Systematic Random Sampling
While reaching to conclusion about a large volume of data, we prefer to take samples from the whole population and then we analyze them and reach to a conclusion. We expect that the samples taken represents the whole population sufficiently or at least reasonably.
We want to use our judgment as less as possible as the judgment sometimes can lead towards biasness. As the Simple Random Sampling involves more judgment and Stratified Random Sampling needs complex process of classification of the data into different classes, we use Systematic Random Sampling.
We can also say that this method is the hybrid of two other methods (viz. Simple Random Sampling and Stratified Random Sampling).
The figure above shows us how we conduct the process of choosing the samples from the given population. The first sample is chosen at random and then the remaining are chosen by leaving two items after the previous sample.
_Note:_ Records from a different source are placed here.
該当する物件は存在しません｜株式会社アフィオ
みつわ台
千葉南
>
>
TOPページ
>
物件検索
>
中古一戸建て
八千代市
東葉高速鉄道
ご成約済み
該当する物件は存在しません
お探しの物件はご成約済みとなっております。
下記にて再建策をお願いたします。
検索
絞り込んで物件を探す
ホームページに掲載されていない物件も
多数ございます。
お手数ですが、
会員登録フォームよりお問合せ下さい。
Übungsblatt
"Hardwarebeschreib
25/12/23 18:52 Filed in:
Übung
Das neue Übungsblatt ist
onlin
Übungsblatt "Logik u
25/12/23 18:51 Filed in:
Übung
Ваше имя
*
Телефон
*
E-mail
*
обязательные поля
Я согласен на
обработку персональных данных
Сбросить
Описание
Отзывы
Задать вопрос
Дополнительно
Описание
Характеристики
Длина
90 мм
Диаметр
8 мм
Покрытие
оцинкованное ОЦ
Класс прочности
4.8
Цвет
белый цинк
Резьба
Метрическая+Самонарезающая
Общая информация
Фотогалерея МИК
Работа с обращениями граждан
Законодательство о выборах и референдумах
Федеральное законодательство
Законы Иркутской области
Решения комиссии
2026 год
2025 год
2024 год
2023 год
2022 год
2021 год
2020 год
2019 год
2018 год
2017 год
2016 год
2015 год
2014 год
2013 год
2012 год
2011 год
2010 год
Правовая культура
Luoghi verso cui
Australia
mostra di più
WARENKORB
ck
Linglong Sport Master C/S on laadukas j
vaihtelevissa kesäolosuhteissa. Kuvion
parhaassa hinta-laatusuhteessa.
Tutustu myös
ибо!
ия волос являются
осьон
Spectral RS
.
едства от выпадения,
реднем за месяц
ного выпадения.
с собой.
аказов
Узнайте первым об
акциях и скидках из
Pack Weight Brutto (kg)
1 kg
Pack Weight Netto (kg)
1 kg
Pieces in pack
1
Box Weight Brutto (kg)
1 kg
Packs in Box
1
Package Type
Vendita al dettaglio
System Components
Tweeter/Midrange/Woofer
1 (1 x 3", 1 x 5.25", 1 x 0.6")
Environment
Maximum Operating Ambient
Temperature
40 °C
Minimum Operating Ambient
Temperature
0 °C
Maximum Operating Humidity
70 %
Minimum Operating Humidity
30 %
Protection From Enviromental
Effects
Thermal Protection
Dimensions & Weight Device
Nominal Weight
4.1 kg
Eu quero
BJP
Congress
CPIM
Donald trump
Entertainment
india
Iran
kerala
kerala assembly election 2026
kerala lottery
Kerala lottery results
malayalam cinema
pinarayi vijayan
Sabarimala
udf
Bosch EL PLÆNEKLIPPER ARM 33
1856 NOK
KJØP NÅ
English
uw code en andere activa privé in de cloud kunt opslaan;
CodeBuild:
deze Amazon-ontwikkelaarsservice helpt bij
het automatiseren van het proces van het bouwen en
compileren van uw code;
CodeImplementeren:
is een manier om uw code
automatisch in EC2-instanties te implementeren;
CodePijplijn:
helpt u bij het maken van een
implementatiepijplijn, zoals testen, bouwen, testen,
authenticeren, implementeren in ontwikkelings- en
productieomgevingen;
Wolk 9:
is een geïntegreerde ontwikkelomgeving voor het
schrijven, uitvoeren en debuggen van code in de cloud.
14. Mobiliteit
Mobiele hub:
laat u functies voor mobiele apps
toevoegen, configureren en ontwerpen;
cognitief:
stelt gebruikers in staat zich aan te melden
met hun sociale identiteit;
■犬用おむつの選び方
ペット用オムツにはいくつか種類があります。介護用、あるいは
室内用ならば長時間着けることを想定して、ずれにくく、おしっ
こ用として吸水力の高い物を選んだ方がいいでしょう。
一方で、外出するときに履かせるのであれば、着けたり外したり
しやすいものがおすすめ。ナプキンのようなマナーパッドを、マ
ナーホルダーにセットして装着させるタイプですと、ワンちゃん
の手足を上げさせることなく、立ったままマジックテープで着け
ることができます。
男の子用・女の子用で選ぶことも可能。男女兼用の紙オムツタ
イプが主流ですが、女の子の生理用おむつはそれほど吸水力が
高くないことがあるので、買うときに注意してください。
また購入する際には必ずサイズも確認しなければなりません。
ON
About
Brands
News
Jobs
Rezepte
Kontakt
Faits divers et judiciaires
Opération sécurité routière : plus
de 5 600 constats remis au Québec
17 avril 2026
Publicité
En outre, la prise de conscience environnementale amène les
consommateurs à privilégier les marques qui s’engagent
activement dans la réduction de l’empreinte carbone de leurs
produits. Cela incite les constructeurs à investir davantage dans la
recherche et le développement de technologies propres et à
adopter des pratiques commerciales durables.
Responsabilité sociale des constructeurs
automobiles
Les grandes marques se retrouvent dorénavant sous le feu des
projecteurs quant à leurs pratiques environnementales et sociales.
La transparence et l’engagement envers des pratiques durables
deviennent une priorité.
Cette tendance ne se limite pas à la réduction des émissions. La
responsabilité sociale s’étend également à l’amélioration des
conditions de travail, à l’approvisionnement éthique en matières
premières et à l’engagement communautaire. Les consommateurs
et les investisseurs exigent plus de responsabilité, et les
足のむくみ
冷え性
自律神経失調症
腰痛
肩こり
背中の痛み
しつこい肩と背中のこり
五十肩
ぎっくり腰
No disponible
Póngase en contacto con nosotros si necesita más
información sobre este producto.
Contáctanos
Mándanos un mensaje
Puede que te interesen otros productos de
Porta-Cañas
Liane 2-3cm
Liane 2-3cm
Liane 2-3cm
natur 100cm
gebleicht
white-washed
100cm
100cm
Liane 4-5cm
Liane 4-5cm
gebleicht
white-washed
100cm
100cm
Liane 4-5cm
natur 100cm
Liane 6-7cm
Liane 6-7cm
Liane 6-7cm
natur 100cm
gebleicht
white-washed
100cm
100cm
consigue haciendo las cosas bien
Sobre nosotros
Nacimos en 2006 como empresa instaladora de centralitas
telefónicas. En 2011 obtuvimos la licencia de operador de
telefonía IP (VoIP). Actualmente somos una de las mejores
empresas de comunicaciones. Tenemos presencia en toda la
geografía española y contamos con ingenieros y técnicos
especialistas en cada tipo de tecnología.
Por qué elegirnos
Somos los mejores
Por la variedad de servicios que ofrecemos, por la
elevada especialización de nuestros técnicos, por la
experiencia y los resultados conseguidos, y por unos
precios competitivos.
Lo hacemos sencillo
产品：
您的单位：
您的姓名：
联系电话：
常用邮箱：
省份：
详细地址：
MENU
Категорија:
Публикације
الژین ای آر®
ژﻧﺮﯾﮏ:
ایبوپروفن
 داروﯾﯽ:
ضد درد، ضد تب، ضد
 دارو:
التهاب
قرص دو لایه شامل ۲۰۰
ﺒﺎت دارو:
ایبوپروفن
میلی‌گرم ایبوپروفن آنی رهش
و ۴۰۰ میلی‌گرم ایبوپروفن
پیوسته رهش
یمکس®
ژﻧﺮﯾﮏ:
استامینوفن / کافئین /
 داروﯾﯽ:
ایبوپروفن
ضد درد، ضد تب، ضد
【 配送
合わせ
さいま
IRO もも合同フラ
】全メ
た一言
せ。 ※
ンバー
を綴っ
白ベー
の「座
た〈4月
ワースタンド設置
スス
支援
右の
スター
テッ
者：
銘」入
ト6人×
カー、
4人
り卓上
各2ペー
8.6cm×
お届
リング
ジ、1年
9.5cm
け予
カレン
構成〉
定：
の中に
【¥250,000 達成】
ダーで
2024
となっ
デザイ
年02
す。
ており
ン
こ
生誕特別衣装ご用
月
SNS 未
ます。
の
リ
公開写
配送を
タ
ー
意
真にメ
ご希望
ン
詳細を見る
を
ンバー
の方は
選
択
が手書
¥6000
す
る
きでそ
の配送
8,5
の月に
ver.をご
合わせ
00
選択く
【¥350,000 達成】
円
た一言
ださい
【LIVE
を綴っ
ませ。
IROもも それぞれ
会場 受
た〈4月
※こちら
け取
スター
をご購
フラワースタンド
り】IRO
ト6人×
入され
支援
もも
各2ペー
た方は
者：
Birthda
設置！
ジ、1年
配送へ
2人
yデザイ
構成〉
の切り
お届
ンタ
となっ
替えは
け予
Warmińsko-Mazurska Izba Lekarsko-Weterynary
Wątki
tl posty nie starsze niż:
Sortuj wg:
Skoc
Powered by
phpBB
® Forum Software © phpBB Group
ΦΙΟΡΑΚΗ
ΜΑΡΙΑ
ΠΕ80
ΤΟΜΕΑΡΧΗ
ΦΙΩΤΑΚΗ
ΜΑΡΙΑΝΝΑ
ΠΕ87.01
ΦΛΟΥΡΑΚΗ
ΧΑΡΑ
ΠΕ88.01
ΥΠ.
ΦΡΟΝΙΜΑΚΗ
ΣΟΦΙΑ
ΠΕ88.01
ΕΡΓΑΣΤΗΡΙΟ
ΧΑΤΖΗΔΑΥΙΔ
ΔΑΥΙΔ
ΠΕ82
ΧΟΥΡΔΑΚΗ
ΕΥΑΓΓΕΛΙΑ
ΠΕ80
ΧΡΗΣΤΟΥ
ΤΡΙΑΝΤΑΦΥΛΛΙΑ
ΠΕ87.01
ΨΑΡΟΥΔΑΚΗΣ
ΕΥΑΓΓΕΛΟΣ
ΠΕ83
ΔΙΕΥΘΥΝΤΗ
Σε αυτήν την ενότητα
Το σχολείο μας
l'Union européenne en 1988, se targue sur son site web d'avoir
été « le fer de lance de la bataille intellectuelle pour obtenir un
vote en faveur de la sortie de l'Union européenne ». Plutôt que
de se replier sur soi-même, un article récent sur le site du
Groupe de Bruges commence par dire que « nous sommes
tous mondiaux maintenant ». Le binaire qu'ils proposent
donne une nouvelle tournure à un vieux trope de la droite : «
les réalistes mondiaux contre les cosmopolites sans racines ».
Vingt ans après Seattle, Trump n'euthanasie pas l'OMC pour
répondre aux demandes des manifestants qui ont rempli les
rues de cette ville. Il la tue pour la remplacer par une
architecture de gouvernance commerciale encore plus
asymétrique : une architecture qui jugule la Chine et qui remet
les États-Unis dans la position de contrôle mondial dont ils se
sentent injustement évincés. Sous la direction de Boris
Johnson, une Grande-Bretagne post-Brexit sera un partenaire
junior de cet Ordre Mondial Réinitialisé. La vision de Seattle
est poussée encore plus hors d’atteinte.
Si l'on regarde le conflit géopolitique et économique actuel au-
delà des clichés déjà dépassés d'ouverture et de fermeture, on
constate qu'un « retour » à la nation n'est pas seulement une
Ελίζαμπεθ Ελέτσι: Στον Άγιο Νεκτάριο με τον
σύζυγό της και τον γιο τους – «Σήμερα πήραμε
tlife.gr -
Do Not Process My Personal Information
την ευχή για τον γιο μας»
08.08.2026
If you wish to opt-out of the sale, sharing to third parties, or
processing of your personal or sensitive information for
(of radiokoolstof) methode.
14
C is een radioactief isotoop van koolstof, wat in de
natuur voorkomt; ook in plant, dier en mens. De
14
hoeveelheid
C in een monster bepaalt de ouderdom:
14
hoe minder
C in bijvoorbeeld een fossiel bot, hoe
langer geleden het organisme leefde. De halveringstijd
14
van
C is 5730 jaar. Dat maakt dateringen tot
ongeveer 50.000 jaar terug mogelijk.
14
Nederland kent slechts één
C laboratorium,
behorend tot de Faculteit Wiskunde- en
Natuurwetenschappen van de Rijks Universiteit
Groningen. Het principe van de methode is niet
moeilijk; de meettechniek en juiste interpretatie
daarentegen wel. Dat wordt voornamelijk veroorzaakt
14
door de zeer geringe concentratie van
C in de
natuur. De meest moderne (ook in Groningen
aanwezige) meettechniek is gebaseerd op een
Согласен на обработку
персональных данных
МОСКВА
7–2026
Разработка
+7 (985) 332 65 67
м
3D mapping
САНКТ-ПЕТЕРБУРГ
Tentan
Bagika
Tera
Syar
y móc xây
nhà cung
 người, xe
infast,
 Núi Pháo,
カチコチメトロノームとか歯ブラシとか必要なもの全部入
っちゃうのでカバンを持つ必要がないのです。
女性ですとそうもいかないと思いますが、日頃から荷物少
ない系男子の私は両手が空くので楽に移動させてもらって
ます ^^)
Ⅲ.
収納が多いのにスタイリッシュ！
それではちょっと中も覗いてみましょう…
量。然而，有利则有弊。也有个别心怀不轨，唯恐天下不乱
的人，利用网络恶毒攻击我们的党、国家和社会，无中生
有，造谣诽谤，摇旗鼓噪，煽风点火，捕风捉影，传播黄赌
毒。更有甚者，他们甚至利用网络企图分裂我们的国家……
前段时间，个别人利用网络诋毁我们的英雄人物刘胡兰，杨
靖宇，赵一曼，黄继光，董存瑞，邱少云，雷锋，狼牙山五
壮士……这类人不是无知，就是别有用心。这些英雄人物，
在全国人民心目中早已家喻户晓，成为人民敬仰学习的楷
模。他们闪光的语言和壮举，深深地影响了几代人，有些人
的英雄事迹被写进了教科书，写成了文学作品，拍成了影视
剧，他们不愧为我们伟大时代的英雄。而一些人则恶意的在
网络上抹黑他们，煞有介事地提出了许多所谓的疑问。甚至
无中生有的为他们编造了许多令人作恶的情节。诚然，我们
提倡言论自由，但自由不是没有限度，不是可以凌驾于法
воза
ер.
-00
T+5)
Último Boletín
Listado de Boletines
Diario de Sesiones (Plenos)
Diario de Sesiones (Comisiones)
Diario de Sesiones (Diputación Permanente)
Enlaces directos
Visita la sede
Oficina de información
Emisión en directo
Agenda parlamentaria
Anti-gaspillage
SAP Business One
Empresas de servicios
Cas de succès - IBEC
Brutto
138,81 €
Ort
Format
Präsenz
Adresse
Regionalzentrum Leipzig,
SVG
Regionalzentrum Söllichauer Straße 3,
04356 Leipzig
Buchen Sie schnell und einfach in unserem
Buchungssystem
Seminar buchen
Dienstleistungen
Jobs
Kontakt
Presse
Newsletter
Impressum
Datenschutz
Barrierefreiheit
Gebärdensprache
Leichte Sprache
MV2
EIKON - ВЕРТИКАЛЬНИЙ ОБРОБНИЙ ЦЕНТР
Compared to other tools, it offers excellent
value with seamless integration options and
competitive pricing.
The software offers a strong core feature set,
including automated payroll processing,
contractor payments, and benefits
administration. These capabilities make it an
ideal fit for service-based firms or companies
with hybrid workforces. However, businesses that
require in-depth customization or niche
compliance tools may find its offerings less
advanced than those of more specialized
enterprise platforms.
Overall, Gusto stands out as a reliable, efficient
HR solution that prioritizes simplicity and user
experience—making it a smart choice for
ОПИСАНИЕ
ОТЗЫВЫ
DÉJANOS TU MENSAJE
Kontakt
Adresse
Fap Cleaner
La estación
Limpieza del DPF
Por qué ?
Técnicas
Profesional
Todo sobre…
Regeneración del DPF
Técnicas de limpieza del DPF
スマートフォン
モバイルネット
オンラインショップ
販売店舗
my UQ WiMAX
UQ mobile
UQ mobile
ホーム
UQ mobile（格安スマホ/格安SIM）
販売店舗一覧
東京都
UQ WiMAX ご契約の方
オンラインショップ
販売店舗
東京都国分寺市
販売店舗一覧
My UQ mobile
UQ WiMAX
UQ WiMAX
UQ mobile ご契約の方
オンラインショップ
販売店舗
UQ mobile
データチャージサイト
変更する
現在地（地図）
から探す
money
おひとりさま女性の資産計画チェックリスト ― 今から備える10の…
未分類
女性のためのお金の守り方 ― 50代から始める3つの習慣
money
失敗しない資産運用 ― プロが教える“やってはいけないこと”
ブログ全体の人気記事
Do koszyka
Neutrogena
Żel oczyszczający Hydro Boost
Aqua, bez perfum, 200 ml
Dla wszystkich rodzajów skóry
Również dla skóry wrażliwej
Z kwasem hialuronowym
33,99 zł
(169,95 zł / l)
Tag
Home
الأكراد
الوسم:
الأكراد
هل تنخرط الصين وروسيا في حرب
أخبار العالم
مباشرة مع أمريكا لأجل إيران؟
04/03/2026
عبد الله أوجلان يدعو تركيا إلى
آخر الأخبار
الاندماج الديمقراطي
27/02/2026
Process of Systematic Random Sampling
- Determine th size of the population.
- Determine the sample size (number of samples to be taken).
- Calculate the number of items in the population to be represented by each sample.
No of items in the population to be represented by each sample (n) = Population Size $\div$ Sample Size.
- Select any item as the first sample and choose next samples which comes at nth position after the previous one.
- Collect the samples and draw an appropriate conclusion.
- easier than Stratified Random Sampling and more effective than Simple Random Sampling
You do not need to classify data in Systematic Random Sampling as in Stratified Random Sampling. And it is more effective than Simple Random Sampling as it avoids judgment.
- Cost Effective
Stratification would cost lots of resources. Thus Systematic Random Sampling is more effective than others.
- Avoids Judgments
It involves probability to a greater extent. So, judgments are avoided. Once the first sample is chosen, the role of the judgment finishes.
- Less Time Consuming
It does not cost the time for stratification nor it leaves any doubt on reliability.
- Higher degree of Control
We can control the sample size, first sample and other means of control to complete the process. Thus the level of control is always higher.
- Size of the population may not be known before the sampling starts
Suppose that we want to survey on the brand of cigarette that the smokers want. We may not know how many of the population smoke or all the brands of the cigarettes available in the market.
- Assumption that the population is uniform may not always prove to be true
We can not say that the population is enough uniform. Sometimes it can also be true that the exceptional items appear on the portion of population that are taken as samples. This makes the system defunct.